Israel’s military urged residents of over 20 towns in south Lebanon to evacuate their homes immediately on Thursday as it pressed on with an invasion after suffering its worst losses in a year of cross-border exchanges of fire with the Hezbollah militia, Reuters has reported. The call for evacuations from southern towns included the provincial capital Nabatieh, suggesting that another Israeli operation designed to further weaken Hezbollah is imminent.
Israel, which has been engaged in a war against the Palestinians in Gaza for almost a year, sent its troops into southern Lebanon after two weeks of intense air strikes, escalating tensions in a conflict that risks drawing in the United States and Iran.
In Beirut’s southern suburbs, a Hezbollah stronghold, three explosions were heard on Thursday and several large plumes of smoke were rising after heavy Israeli strikes. Hezbollah, meanwhile, said that it had detonated an improvised explosive device against Israeli forces infiltrating a southern Lebanese village.
Overnight, Israel bombed central Beirut in an attack that the Lebanese health ministry said killed nine people. Reuters said that witnesses reported hearing a massive blast, which a security source said had targeted a building in the district of Bachoura, a few hundred metres from parliament, the closest an Israeli strike has come to the central downtown district of the Lebanese capital.
“Another sleepless night in Beirut,” said UN special coordinator in Lebanon Jeanine Hennis-Plasschaert, on Thursday. “Counting the blasts shaking the city. No warning sirens. Not knowing what’s next. Only that uncertainty lies ahead. Anxiety and fear are omnipresent.”
A Hezbollah-linked civil defence group said that seven of its staff, including two medics, had been killed in the Beirut attack, which Israel claimed was a “precision” air strike. The occupation state also said that it targeted a municipality building in the southern Lebanese town of Bint Jbeil killing 15 Hezbollah members, while more than a dozen Israeli missiles also hit the southern suburb of Dahieh, where Hezbollah leader Hassan Nasrallah was killed last week.
Eight Israeli soldiers were killed in ground fighting on Wednesday in south Lebanon as the occupation forces go deeper into its northern neighbour.
READ: Gaza and a ceasefire slip out of focus as Lebanon conflict rages
As it pushes into south Lebanon, Israel is also weighing up its options for retaliation against Iran. The Islamic Republic launched its largest-ever attack on Israel on Tuesday in what it said was retaliation for Israel’s assassination of senior Hamas and Hezbollah leaders and its offensives in Gaza and Lebanon.
On Thursday, Israel’s military said it had “eliminated” Rawhi Mushtaha, the head of the Hamas government in Gaza, along with senior security officials Sameh Al-Siraj and Sami Oudeh, in strikes three months ago.
According to Tehran, its response is “concluded”, barring further provocation, but Israel and the United States have promised to hit back hard.
Iranian President Masoud Pezeshkian said at an international meeting in Doha that Iran would be ready to respond and warned against “silence” in the face of “warmongering” by Israel. “Any type of military attack, terrorist act or crossing our red lines will be met with a decisive response by our armed forces,” he insisted.

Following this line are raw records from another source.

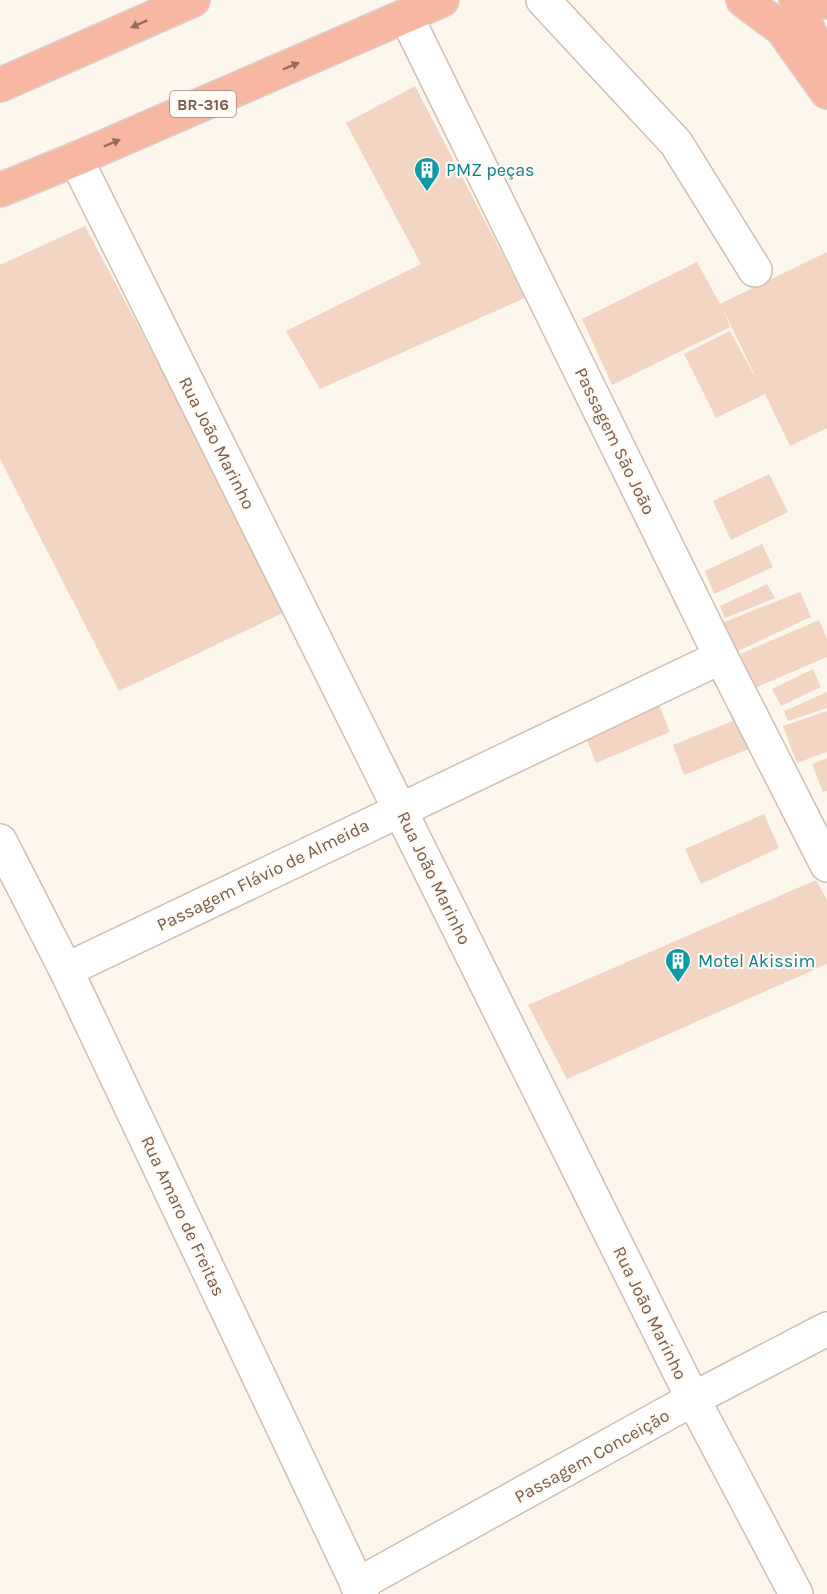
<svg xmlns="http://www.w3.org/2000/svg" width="827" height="1594" viewBox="0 0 827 1594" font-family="Karla,sans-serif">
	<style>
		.building { fill: #f3d5c3 }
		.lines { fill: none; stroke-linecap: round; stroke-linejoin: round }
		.minor-casing { stroke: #d1beb0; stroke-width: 36 }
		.highway-casing { stroke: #dad1cd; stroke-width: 36 }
		.minor { stroke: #fff; stroke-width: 33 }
		.highway { stroke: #f7b7a3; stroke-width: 33 }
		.oneway { fill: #936e5e }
		.labels { text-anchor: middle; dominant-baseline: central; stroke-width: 4.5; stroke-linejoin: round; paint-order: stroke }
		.shield { fill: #fffaf3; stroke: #a28b7f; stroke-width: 1.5 }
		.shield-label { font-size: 16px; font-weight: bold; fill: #7a5c4d }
		.culture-label { font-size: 18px; fill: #0d838f; stroke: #fffaf3; text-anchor: start }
		.street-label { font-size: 18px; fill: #7a5c4d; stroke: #fffaf3 }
	</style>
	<rect width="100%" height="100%" fill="#fdf6ec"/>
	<g class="building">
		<path d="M 415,86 L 525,298 L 320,389 L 286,331 L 421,264 L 346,123 Z"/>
		<path d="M 85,226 L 289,610 L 119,691 L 0,459 L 0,265 Z"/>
		<path d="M 827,252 L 827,428 L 790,446 L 765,394 L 716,418 L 684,354 L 730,331 L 758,382 L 723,309 L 730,327 L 612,385 L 582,319 L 697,262 L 720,304 Z"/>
		<path d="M 769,474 L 788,512 L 731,540 L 713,501 Z"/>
		<path d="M 762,544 L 773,567 L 714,594 L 705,571 Z"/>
		<path d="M 767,584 L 775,598 L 725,618 L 720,606 Z"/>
		<path d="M 800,592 L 811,617 L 736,652 L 722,623 Z"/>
		<path d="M 819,620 L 827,639 L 827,657 L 755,688 L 740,654 Z"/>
		<path d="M 813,669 L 821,687 L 781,706 L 772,689 Z"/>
		<path d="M 648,678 L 670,732 L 596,763 L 574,708 Z"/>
		<path d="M 827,692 L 827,708 L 788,721 L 784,711 Z"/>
		<path d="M 827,711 L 827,752 L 797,763 L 783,726 Z"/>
		<path d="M 740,718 L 751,748 L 684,775 L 673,745 Z"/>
		<path d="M 827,758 L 827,791 L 823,792 L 812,764 Z"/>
		<path d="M 764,814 L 779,848 L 701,884 L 685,849 Z"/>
		<path d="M 816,880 L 827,900 L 827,964 L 567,1079 L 528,1005 Z"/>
	</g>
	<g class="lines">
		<defs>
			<g id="minor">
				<path d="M 543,0 L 676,143 L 755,270"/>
				<path d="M 406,16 L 721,657 L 827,865"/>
				<path d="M 76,159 L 693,1399 L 796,1594"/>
				<path d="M 0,841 L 66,970 L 362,1594"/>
				<path d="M 66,970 L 721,657"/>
				<path d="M 357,1585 L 693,1399 L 827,1329"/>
			</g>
			<g id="highway">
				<path d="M 743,0 L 782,29 L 827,92"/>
				<path d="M 796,0 L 823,65"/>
				<path d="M 826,0 L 827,2"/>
				<path d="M 0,85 L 193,0"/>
				<path d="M 0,190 L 76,159 L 442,0"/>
			</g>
		</defs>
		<use href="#minor" class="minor-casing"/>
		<use href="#highway" class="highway-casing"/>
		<use href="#minor" class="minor"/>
		<use href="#highway" class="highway"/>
	</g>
	<defs><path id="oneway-solid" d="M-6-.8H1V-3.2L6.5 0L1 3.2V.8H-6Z" transform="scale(1.5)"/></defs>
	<g class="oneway">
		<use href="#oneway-solid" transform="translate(139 24) rotate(156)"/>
		<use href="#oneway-solid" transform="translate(291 66) rotate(-23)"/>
		<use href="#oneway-solid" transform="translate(112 143) rotate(-23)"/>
	</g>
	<defs>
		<symbol id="building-pin" viewBox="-11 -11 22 30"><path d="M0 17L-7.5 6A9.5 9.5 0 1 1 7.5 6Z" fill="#0f9aa8" stroke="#fffaf3"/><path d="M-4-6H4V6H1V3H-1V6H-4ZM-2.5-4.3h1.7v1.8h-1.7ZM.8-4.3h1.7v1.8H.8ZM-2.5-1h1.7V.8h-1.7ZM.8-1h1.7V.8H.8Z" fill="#fff"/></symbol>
	</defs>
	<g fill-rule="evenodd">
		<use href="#building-pin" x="412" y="155" width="30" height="40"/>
		<use href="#building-pin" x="663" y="946" width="30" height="40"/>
	</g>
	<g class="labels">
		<rect class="shield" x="170" y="91" width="66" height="26" rx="4.5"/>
		<g class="shield-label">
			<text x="203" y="104">BR-316</text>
		</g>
		<g class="culture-label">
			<text x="446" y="170">PMZ peças</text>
			<text x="698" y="961">Motel Akissim</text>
		</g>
		<g class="street-label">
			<text transform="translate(615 441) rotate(64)">Passagem São João</text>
			<text transform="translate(217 443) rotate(63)">Rua João Marinho</text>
			<text transform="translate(263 875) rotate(-26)">Passagem Flávio de Almeida</text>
			<text transform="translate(434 878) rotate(64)">Rua João Marinho</text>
			<text transform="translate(183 1216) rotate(65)">Rua Amaro de Freitas</text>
			<text transform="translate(650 1313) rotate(64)">Rua João Marinho</text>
			<text transform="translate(592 1456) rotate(-29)">Passagem Conceição</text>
		</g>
	</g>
</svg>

Qatar’s Emir Sheikh Tamim Bin Hamad Al-Thani called at the same meeting for serious ceasefire efforts to stop Israel’s “aggression” in Lebanon, and said that no peace is possible in the Middle East without the creation of a Palestinian state. What is happening in the Middle East is a “collective genocide,” he said, adding that his country has always warned of Israel’s “impunity”.
Iran’s other regional allies — Yemen’s Houthis and armed groups in Iraq — have also launched attacks in the region in solidarity with the Palestinians facing Israel’s genocide in Gaza. The Houthis, who have been firing missiles, sending armed drones and launching boats laden with explosives at commercial ships with ties to Israeli, US and UK entities since last year, said that they had launched a successful drone attack on Israel’s capital Tel Aviv. Israel said that it intercepted a suspicious aerial target in the area of central Israel early on Thursday.

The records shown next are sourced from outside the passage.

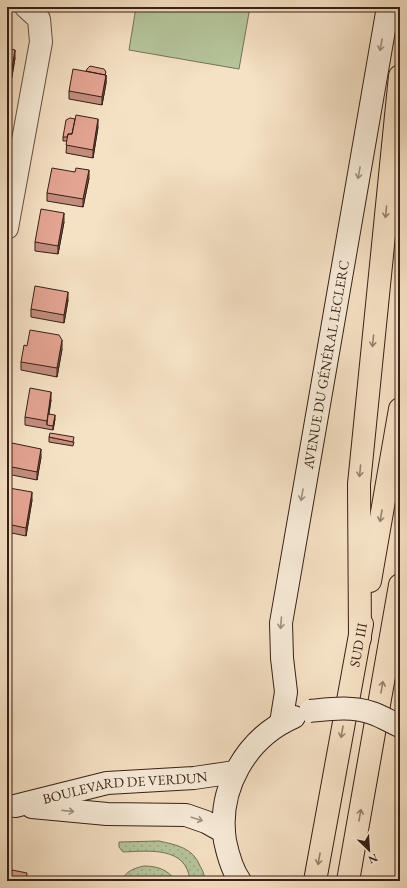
<svg xmlns="http://www.w3.org/2000/svg" width="407" height="888" font-family="'EB Garamond',serif">
<defs>
<pattern id="grass-dots" width="8" height="8" patternUnits="userSpaceOnUse"><rect width="8" height="8" fill="#b5c49a"/><path d="M2 2h.1M6 6h.1" fill="none" stroke="#9ca884" stroke-width="1.8" stroke-linecap="round"/></pattern>
</defs>
<rect width="100%" height="100%" fill="#f5e1c4"/>
<filter id="stains"><feTurbulence type="fractalNoise" baseFrequency=".005" numOctaves="4"/><feColorMatrix values="0 0 0 0 .2 0 0 0 0 .09 0 0 0 0 .02 0 0 0 .5 -.17"/></filter>
<radialGradient id="worn" r=".72"><stop offset=".6" stop-color="#630" stop-opacity="0"/><stop offset="1" stop-color="#630" stop-opacity=".3"/></radialGradient>
<path fill="url(#grass-dots)" stroke="#767258" d="M159,841C177,845 193,848 200,866C203,871 205,875 204,881H190C187,846 149,851 123,852L119,847V842Z
M144,866C158,866 168,870 176,881H122C125,871 135,868 144,866Z"/>
<path fill="#b5c49a" stroke="#767258" d="M136,7H250L239,69L129,50Z"/>
<g fill="none" stroke-linecap="round" stroke-linejoin="round">
<g stroke="#675042" stroke-width="24">
<path id="street" d="M7,228L41,42L39,19L26,7"/>
</g>
<g stroke="#381f16" stroke-width="24">
<g id="secondary">
<path id="s1" d="M281,723L286,692L282,658L281,623L388,7"/>
<path id="s2" d="M15,806L107,783L194,778L235,772"/>
<path d="M32,807L107,814L186,815L206,822L224,832"/>
<path d="M240,881C232,870 228,855 225,841C217,789 246,738 294,717"/>
</g>
</g>
<g stroke="#381f16" stroke-width="24">
<g id="highway">
<path d="M370,581L400,409"/>
<path d="M360,638L359,484L400,76"/>
<path id="s3" d="M315,881L362,624"/>
<path d="M348,881L400,585"/>
</g>
</g>
<use href="#street" stroke="#f8ecd9" stroke-width="22"/>
<use href="#secondary" stroke="#f8ecd9" stroke-width="22"/>
<use href="#highway" stroke="#f5e1c4" stroke-width="22"/>
<g stroke="#381f16" stroke-width="24" stroke-linecap="butt">
<path id="secondary-bridge" d="M310,711C331,709 351,706 372,713C381,716 391,722 400,726"/>
</g>
<use href="#secondary-bridge" stroke="#f8ecd9" stroke-width="22"/>
</g>
<path fill="#c38d7e" stroke="#381f16" d="M7,48L15,58L10,88H7Z
M106,75V83L102,105L69,99V91Z
M98,127L93,158L66,153L67,141H63V137Z
M89,178L83,207L47,201V193Z
M64,222L58,254L35,251V242Z
M68,300L64,323L31,317V309Z
M62,349L57,377L21,370V362Z
M51,400L49,414L55,419L53,430L25,425V417Z
M49,437L74,442L73,446L49,442Z
M7,442L41,457L37,480L7,474Z
M7,498L32,500L26,536L7,532Z"/>
<path fill="#9f7366" stroke="#381f16" d="M15,50V58L10,88V80Z
M106,75V83L102,105V97Z
M98,119V127L93,158V150Z
M89,170V178L83,207V199Z
M64,213V222L58,254V246Z
M68,292V300L64,323V315Z
M62,340V349L57,377V368Z
M51,392V400L47,425V421Z
M55,415V419L53,430V426Z
M41,449V457L37,480V472Z
M32,492V500L26,536V528Z
M9,559V567L7,568V560Z
M10,577V585L7,587V579Z"/>
<path fill="#e3a492" stroke="#381f16" d="M7,48L15,50L10,80L7,79Z
M90,66L104,69L106,72L105,75L86,71L87,69Z
M73,69L106,75L102,97L69,91Z
M76,115L98,119L93,150L66,145L68,134H72Z
M70,118L75,119L72,134H68L67,137H63L66,120Z
M52,168L75,172L76,168L89,170L83,199L47,193Z
M41,209L64,213L58,246L35,242Z
M35,286L68,292L64,315L31,309Z
M30,330L59,335L62,340L57,368L21,362L24,345L27,346Z
M30,388L51,392L47,421L25,417Z
M48,414L55,415L53,426L47,425Z
M50,433L74,437L73,442L49,437Z
M7,442L41,449L37,472L7,466Z
M9,488L32,492L26,528L7,524V498Z
M7,554L9,559L7,560Z
M7,571L10,577L7,579Z
M7,869L27,873L26,881H7Z"/>
<defs><path id="oneway-shaft" d="M-6 0H5M1.5-3L5.5 0L1.5 3" fill="none" stroke-width="1.6" stroke-linecap="round" stroke-linejoin="round"/></defs>
<g stroke="#a29081">
<use href="#oneway-shaft" transform="translate(381 45) rotate(100)"/>
<use href="#oneway-shaft" transform="translate(359 173) rotate(100)"/>
<use href="#oneway-shaft" transform="translate(302 495) rotate(100)"/>
<use href="#oneway-shaft" transform="translate(281 623) rotate(94)"/>
<use href="#oneway-shaft" transform="translate(68 811) rotate(6)"/>
<use href="#oneway-shaft" transform="translate(197 819) rotate(18)"/>
</g>
<g stroke="#96806d">
<use href="#oneway-shaft" transform="translate(386 212) rotate(96)"/>
<use href="#oneway-shaft" transform="translate(373 341) rotate(96)"/>
<use href="#oneway-shaft" transform="translate(360 471) rotate(96)"/>
<use href="#oneway-shaft" transform="translate(381 516) rotate(100)"/>
<use href="#oneway-shaft" transform="translate(382 687) rotate(-80)"/>
<use href="#oneway-shaft" transform="translate(342 732) rotate(100)"/>
<use href="#oneway-shaft" transform="translate(360 815) rotate(-80)"/>
<use href="#oneway-shaft" transform="translate(319 859) rotate(100)"/>
</g>
<g text-anchor="middle" dominant-baseline="central" stroke-width="4" stroke-linejoin="round" paint-order="stroke">
<g font-size="14" fill="#381f16" stroke="#f8ecd9">
<text stroke="none"><textPath href="#s1" startOffset="363">AVENUE DU GÉNÉRAL LECLERC</textPath></text>
<text stroke="none"><textPath href="#s3" startOffset="240">SUD III</textPath></text>
<text stroke="none"><textPath href="#s2" startOffset="112">BOULEVARD DE VERDUN</textPath></text>
</g>
</g>
<rect width="407" height="888" fill="none" stroke="#f5e1c4" stroke-width="24"/>
<rect x="8" y="8" width="391" height="872" fill="none" stroke="#381f16" stroke-width="2"/>
<rect x="12" y="12" width="383" height="864" fill="none" stroke="#381f16"/>
<g transform="translate(369 850) rotate(155)" stroke="#f8ecd9" stroke-width="3" paint-order="stroke">
<path d="M0-3L7 15L0 10L-7 15Z" fill="#381f16"/>
<text y="-6" font-size="11" font-weight="bold" text-anchor="middle" fill="#381f16">N</text>
</g>
<rect width="100%" height="100%" filter="url(#stains)"/>
<rect width="100%" height="100%" fill="url(#worn)"/>
</svg>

At least 1,900 people have been killed and over 9,000 wounded in Lebanon in almost a year of cross-border fighting, with most of the deaths occurring in the past two weeks, according to Lebanese government statistics. Caretaker Prime Minister Najib Mikati said that about 1.2 million Lebanese had been displaced by the Israeli attacks.
More than 300 of those displaced have taken shelter in a Beirut nightclub, once known for hosting glitzy parties and where staff are now using their guest-list clipboards to register residents. “We’re trying to keep strong,” said Gaelle Irani, who was formerly in charge of guest relations, taking a brief break from finding people a corner to live in. “It’s just overwhelming. So overwhelming and sad. But just as this was a place for people to come enjoy themselves, it’s now a place to shelter people and we are doing everything we can to help and be there for them.”
Hassan Shaaban, a fisherman from Sidon, said that he has been struggling to make a living as the fighting rages. “What can we do, we need to be able to live, we are working while they are striking, last night was very intense,” he pointed out.